In 1964, Lynd oversaw setting up Freedom Schools throughout Mississippi, which were the backbone of Freedom Summer, led by the Student Nonviolent Coordinating Committee and the Congress of Racial Equality, two major civil rights organizations that recruited hundreds of mostly white and young Northerners to come to the state to help blacks register to vote and receive a better education. He also worked with the late Bob Moses, an educator and activist who was the Freedom Summer’s main organizer.
Soon after, Lynd relocated his family to New England after taking a position at Yale University, where he became a staunch opponent of the Vietnam War via leading protests and hosting speaking engagements. He and a few others also embarked on a controversial fact-finding trip to Hanoi during the war.
In 1967, as another means to protest the growingly unpopular war, Lynd signed a letter stating his refusal to pay income taxes and encouraged others to follow suit.
About a year later, Lynd and his family moved to Chicago, where he initially struggled to make a living from organizing efforts, so he and his wife embarked on an oral history project called “Rank and File,” which focused on the plight of the working class.
The effort was a prelude for Staughton Lynd to study law to assist workers that companies had taken advantage of or were not protected by labor unions. As a result, he earned a degree in 1976 from the University of Chicago Law School.
In addition, Lynd was fiercely against the death penalty and spoke in opposition to the “prison industrial complex.”
Staughton and Alice Lynd studied many death-row cases, one of which was the 10-day riot at the Lucasville State Prison in 1993 that led to death sentences against five people authorities claimed had been responsible for 10 deaths in the uprising.
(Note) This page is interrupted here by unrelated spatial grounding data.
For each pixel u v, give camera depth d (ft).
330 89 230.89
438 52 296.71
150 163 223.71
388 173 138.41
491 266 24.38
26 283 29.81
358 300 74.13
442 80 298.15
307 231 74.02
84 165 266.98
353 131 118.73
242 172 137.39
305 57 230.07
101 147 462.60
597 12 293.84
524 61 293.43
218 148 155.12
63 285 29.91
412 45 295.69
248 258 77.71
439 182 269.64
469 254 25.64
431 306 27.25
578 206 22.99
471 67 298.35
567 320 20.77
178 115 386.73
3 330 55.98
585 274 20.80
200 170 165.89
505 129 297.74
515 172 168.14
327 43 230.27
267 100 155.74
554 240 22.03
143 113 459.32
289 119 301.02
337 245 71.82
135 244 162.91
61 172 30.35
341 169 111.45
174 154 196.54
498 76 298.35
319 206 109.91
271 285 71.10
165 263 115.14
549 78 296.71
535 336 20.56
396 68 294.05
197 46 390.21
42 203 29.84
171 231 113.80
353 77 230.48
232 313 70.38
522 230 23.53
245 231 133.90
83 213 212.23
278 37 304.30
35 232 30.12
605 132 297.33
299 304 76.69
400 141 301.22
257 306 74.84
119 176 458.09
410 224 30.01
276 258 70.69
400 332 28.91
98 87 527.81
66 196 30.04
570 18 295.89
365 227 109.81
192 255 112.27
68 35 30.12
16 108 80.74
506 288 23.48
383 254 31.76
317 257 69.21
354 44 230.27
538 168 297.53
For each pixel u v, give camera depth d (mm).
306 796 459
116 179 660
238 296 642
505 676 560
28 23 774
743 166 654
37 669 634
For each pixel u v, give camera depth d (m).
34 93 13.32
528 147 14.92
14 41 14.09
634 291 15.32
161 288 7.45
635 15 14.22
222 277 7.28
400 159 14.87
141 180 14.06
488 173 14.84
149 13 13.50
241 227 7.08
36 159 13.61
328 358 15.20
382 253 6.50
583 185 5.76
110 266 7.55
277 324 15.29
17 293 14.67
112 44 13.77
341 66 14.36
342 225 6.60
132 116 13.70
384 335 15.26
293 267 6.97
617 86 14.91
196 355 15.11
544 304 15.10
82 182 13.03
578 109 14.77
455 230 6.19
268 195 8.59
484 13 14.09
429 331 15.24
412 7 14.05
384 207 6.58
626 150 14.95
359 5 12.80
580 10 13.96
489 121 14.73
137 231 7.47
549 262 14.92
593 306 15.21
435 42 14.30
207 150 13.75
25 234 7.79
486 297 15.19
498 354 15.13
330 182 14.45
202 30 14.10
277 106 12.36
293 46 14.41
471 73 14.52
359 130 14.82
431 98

From Chicago, the couple and their children moved to Youngstown.
Lynd was well known and revered in the Valley for his activism on behalf of workers and others. Among those who praised his work was Penny Wells, a longtime activist and director of Mahoning Valley Sojourn to the Past.
“He was an avid pacifist, and very outspoken about getting rid of the death penalty,” she said. “He was a gentle spirit.”
Wells also fondly recalled often being among those who visited his Niles home, where Lynd held discussions in his basement on alternating Saturdays about topics that ranged from capital punishment to nonviolence.
In addition, Wells gave Lynd several photographs she found, one of which was from the civil rights museum in Jackson, Miss., that shows him in 1964 during the Freedom Summer project.
The Staton-Borowski Funeral Home in Warren is handling the arrangements, which are pending.